I am a CRADLE TO GRAVE/WOMB TO TOMB devout practicing Catholic and it was so bad from what I was reading I honestly had to go talk to my Priest because I thought I was doing something wrong by going to OF Masses. Those on that side of the issue make it seem like we aren’t real true Catholics and are attending a watered down Mass if we go to OF Masses.

But I have since read, researched and now understand the situation and know that we are all Catholics we are all going to the proper Mass.


#17

It’s probably that there’s a turn toward tradition, as you say, that riles people up. It’s human nature to resist change, and especially when we consider that many people flock to the E.F. once they hear about new parishes offering it like liturgical refugees, it’s not surprising to me that you see a form of what I guess we could call liturgical nativism. As more and more “Trads” cross county and diocesan (not to mention parish) lines to assist at the E.F. they dilute the influence of the locals in the parish. They should be worried because everywhere I’ve seen this happen eventually the parish embraces more and more tradition at the expense of novelty and those beholden to the novel ways are squeezed out.

I was such a refugee! I was mostly content in my O.F. parish though already attached to the E.F. from previous exposure. We just didn’t have one close enough at the time. With our new archbishop came a new priest at some other parish whose church I had never even stepped foot in. The E.F. started being offered there and once I got word I began assisting there instead. I watched there as the local parishioners complained about the new priest and his “medieval views”, and sure enough in time, the carpet was ripped out of the sanctuary, that ugly-as-sin I-don’t-even-know-what-it-was huge stage prop that sat in front of the altar was removed, the smaller free standing altar was removed, the altar girls were relieved of duty (as were the EMHCs), ALL Masses (including OF ones) were said ad orientem and now everyone receives kneeling at the altar rail and on the tongue. This transformation happened in about 5 years or so, and none of those original parishioners lamenting the arrival of the new priest remain. Many parishioners eventually got on board with the changes and have grown fond of them. Most parishioners today were not there 5 years ago as they followed the first generation of us migrants.


#18

I can definitely relate to that.

As I was researching the church the first sites I came across were Father Z, Rotate Caeli, etc. it was during the time of Pope Benedict and so not that bad. Boy did things change with Pope Francis…
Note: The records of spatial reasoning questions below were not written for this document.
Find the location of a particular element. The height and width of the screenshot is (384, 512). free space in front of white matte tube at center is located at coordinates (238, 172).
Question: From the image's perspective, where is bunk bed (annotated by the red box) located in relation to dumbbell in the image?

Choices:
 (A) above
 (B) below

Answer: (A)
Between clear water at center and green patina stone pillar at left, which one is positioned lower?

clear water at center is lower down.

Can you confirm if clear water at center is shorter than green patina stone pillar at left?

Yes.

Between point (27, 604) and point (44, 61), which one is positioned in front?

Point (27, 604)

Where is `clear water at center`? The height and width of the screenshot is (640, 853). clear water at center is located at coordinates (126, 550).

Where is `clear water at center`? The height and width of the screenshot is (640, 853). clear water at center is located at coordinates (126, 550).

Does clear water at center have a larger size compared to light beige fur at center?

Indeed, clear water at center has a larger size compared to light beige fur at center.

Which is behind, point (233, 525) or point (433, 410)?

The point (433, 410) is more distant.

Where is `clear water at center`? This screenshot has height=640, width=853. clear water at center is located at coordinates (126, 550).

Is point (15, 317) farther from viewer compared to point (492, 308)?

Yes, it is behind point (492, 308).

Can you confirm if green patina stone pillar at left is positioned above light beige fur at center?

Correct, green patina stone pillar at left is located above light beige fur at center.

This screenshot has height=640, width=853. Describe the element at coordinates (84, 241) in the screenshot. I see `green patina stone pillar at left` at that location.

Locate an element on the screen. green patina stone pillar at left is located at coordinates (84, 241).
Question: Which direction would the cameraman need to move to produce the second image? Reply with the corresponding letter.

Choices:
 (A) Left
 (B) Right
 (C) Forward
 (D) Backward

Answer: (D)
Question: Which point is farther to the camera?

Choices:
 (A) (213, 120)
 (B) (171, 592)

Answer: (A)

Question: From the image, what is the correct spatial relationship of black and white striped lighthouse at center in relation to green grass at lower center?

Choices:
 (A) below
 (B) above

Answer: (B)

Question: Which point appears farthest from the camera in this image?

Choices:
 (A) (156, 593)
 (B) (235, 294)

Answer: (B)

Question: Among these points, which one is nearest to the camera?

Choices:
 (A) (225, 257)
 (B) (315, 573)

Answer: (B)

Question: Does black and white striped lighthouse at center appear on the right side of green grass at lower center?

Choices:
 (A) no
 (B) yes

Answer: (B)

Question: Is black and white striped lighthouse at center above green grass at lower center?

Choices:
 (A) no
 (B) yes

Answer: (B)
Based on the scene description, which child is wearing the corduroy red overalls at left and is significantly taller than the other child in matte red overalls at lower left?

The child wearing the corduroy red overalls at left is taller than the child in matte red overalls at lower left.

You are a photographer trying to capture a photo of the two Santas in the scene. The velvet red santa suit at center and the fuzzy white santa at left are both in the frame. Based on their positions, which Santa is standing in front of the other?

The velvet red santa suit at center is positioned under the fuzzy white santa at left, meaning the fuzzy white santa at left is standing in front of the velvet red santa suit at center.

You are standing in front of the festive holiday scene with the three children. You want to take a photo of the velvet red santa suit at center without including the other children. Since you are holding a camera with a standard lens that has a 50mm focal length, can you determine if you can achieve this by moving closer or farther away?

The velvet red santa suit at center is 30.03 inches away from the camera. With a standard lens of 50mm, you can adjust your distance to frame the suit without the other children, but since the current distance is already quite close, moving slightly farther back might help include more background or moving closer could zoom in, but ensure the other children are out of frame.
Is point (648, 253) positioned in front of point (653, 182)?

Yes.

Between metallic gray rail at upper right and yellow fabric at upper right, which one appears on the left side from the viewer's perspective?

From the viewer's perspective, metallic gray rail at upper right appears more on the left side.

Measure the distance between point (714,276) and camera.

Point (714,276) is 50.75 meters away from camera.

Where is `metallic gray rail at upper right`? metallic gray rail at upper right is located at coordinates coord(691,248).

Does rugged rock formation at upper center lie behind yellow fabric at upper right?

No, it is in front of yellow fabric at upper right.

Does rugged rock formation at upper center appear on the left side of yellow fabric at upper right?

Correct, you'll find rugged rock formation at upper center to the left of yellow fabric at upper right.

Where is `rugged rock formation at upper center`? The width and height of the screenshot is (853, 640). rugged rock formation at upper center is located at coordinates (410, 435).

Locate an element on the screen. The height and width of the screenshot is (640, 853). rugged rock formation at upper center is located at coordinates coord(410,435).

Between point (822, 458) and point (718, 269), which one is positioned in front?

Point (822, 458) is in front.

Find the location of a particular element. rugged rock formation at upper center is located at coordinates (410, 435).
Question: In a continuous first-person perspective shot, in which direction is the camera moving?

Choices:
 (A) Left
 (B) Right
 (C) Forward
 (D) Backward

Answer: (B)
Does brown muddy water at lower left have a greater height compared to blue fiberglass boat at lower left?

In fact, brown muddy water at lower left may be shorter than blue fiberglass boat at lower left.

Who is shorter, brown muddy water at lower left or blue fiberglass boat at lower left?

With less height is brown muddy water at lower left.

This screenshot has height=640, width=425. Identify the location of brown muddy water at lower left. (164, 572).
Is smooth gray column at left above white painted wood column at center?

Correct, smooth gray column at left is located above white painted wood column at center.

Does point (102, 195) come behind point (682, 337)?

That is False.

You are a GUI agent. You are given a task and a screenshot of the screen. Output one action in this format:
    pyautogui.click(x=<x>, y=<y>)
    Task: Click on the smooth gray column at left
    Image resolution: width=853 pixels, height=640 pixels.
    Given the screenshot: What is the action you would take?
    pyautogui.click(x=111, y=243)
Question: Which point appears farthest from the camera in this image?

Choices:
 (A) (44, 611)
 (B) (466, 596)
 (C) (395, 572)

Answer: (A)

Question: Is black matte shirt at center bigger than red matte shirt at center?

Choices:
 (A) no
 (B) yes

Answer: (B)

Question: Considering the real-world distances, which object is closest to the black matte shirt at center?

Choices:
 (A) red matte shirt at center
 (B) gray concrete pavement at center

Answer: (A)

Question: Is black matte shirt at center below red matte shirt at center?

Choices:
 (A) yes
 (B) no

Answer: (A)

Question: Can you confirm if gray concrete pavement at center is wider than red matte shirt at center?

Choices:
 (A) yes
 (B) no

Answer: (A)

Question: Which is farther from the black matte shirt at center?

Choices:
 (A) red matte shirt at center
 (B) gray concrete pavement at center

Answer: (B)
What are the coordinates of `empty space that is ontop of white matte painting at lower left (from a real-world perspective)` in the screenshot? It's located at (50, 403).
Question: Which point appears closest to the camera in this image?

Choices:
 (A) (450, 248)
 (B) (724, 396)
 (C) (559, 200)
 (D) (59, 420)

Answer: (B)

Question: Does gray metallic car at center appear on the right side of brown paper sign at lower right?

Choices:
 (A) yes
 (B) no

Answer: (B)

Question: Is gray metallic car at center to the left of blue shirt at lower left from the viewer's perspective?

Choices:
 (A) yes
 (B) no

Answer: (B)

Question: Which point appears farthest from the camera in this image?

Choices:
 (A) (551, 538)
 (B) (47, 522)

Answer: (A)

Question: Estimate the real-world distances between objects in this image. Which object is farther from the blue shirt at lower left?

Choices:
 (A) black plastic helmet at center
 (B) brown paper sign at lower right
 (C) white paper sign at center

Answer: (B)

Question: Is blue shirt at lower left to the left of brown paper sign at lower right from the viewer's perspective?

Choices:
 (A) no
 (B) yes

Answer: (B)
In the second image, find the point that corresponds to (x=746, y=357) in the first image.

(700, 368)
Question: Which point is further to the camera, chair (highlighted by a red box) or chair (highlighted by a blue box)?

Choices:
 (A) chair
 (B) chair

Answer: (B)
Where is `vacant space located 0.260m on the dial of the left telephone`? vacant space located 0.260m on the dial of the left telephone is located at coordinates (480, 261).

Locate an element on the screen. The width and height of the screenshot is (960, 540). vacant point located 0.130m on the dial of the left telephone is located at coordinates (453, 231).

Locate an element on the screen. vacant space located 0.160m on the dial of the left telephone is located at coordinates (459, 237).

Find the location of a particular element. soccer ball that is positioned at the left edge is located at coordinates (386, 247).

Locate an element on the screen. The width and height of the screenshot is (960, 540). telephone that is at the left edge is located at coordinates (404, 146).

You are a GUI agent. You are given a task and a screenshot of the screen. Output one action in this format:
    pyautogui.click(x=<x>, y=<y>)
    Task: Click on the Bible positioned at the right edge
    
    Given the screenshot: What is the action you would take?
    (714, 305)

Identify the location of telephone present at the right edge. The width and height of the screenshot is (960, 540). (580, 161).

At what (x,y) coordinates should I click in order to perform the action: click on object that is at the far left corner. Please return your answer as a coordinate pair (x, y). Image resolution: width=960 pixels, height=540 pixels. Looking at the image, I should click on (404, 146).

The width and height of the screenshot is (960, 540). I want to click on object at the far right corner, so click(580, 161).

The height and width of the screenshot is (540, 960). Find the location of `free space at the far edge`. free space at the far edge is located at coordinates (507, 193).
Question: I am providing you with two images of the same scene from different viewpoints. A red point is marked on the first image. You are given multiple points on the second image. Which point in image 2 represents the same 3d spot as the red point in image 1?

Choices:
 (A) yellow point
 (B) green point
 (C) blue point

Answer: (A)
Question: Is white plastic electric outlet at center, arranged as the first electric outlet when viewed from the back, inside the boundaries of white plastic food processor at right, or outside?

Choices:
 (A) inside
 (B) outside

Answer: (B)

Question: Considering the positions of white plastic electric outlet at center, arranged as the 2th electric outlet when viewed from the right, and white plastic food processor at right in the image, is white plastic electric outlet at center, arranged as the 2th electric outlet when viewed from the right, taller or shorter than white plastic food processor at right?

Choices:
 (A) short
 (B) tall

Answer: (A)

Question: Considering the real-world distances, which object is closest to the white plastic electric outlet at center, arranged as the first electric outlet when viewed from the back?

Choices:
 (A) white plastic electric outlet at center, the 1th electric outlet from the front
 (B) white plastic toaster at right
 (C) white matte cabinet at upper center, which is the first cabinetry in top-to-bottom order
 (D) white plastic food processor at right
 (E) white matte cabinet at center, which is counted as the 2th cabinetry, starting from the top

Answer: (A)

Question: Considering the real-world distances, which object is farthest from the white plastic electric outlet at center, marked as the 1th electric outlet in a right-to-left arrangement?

It put me off the Catholic Church for a number of years.


#19

To be fair, I saw the same thing happen but in the opposite direction, still involving a loss of power: when my old parish that is otherwise liturgically conservative (though not “Trad”) began hosting the Charismatic Renewal. Same thing happened. Over time the parish became more and more charismatic in praxis at the expense of the practices of the original congregation. Culture really is a zero-sum game.


#20

I concur. I’ve had to moderate my consumption of articles from New Liturgical Movement because the antipathy has grown so much, and that’s despite me generally being sympathetic to their conclusions. I can’t stand the liturgical snobbery especially when its predicated on an almost political hysteria.